Project Presentation (15%, in class): Each team will be allocated a 15-min slot in class. This slot includes a 12-min presentation and a 3-min QA session.

Academic Integrity

This course follows the University of Wisconsin-Madison Code of Academic Integrity. Unless specifically authorized by the instructor, all coursework is to be done by the student working alone. Violations of the rules will not be tolerated.

You are permitted and encouraged to discuss ideas with other students. However, you are expected to implement the core components of each assignment / project on your own. You should not view or edit anyone else's code.
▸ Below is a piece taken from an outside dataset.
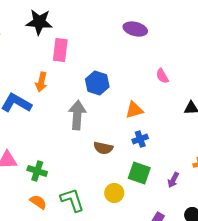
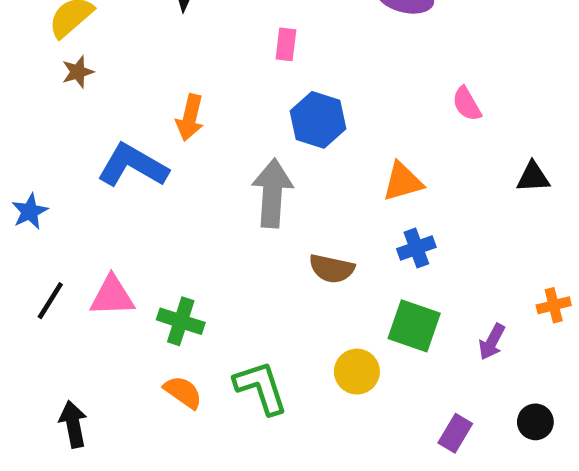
pink rectangle: (60, 50) -> (286, 44), moved, size x0.6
You should not post code to Piazza, except for starter code / helper code that isn't related to the core project.

Contact Info and Office Hours

If possible, please use Piazza to ask questions and seek clarifications before emailing the instructor or TA.
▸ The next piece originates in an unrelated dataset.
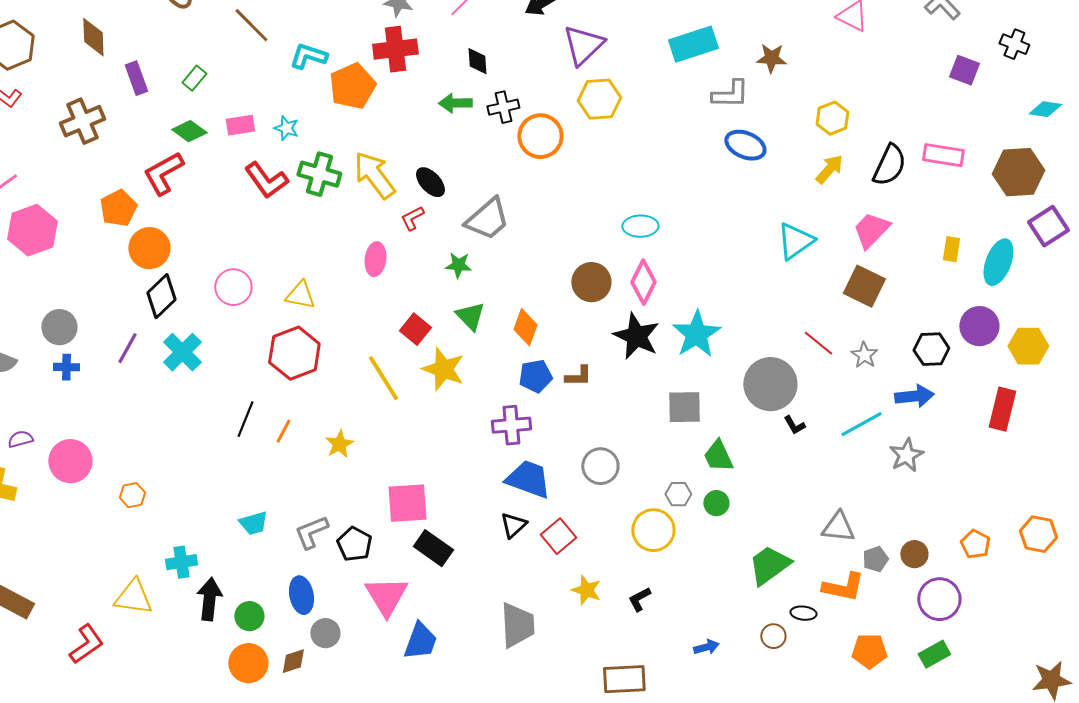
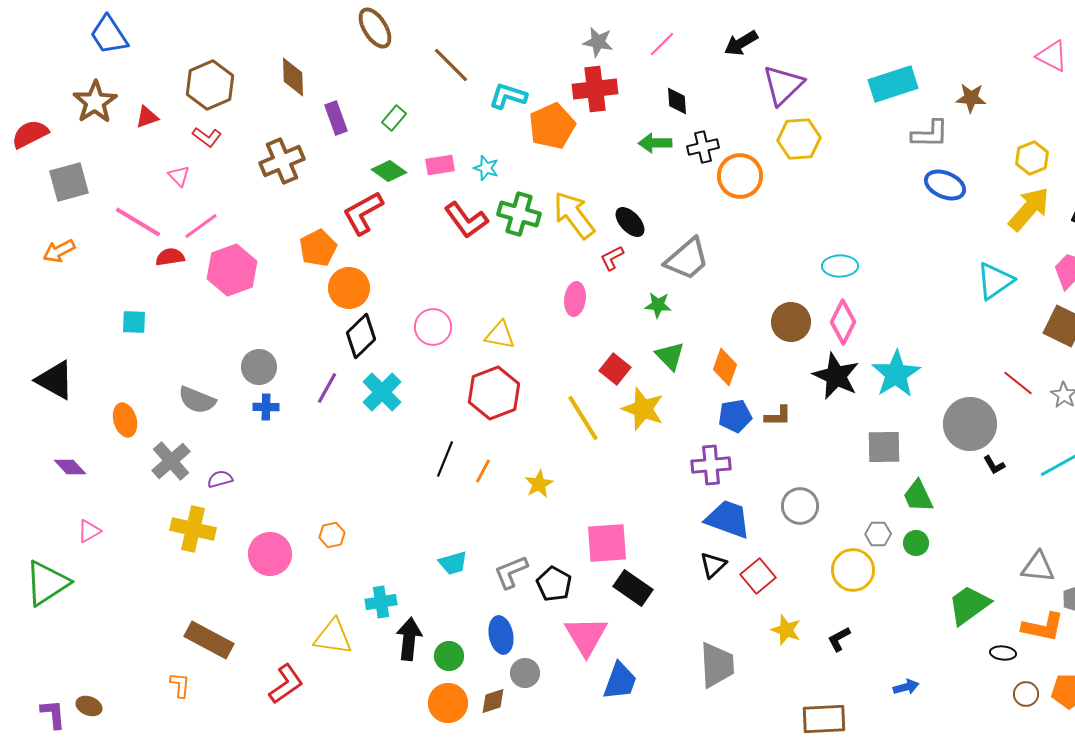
yellow arrow: (829, 169) -> (1029, 209), size x1.5
pink circle: (70, 461) -> (270, 554), moved
brown circle: (773, 636) -> (1026, 694), moved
Yin: yin[dot]li[at]wisc[dot]edu
Zixuan: zhuang356[at]wisc[dot]edu

Office Hours

Yin, email me for appointments (MSC 6730).

Syllabus

Class Date	Topic	Slide	Reading	Assignment
Computer Vision Meets Machine Learning
Wed, Jan 23	No Class, Instructor Travel
Mon, Jan 28	Introduction to Visual Recognition (Guest Lecture by Prof. Vikas Singh)	See Canvas		Sign up for Piazza
Wed, Jan 30	Class Cancelled, Campus Partial Closure
Mon, Feb 4	Image Processing in Python Tutorial led by the TA			Homework 1 out
Wed, Feb 6	Data Driven Paradigm (Guest Lecture by Prof. Yingyu Liang)		Paper 1, 2
Mon, Feb 11	No Class, Instructor Travel
Deep Models for Visual Learning
Wed, Feb 13	Introduction to Deep Learning Systems (PyTorch/TensorFlow) Led by the TA
Mon, Feb 18	No Class, Instructor Travel			Homework 1 due
Wed, Feb 20	Introduction to Computational Cameras (Guest Lecture by Prof. Mohit Gupta)		Paper
Mon, Feb 25	Introduction to Neural Networks
Wed, Feb 27	Convolutional Neural Networks: Theory
Mon, Mar 4	Convolutional Neural Networks: Practice		Paper 1, 2, 3
Wed, Mar 6	Recurrent Neural Networks		Reading	Quiz 1
Visual Recognition
Mon, Mar 11	Image Classification		Paper	Project proposal due Homework 2 out
Wed, Mar 13	Object Detection: Part I		Paper 1, 2
Mon, Mar 18	No class, Spring Recess
Wed, Mar 20	No class, Spring Recess
Mon, Mar 25	Object Detection: Part II		Paper 1, 2
Wed, Mar 27	Semantic Segmentation		Paper 1, 2
Mon, Apr 1	Human Pose Estimation		Paper 1, 2	Homework 2 due
Wed, Apr 3	Beyond Classification: Vision & Language		Paper 1, 2
Mon, Apr 8	Action Recognition		Paper 1, 2	Project mid-term report due
Wed, Apr 10	3D Scene Understanding		Paper 1, 2
Mon, Apr 15	Deep Generative Models: Part I		Paper 1, 2	Homework 3 out
Wed, Apr 17	Deep Generative Models: Part II		Paper 1, 2
Fri, Apr 19	Introduction to Visual Perception
Mon, Apr 22	Medical Image Recognition		Paper
Wed, Apr 24	Introduction to Deep Reinforcement Learning		Paper	Quiz 2
Project Presentations
Mon, Apr 29	Project Presentations			Homework 3 due
Wed, May 1	Project Presentations
Fri, May 3	Project Presentations and Course Wrap-up			Project report due
	Final Exam Period - not used

Acknowledgments

The materials from this class rely significantly on slides prepared by other instructors, especially many slides are modified from those of Abhinav Gupta, Svetlana Lazebnik and Alexei A. Efros, who in turn uses materials from many people. Each slide set contains acknowledgments. Feel free to use these slides for academic or research purposes, but please maintain all acknowledgments.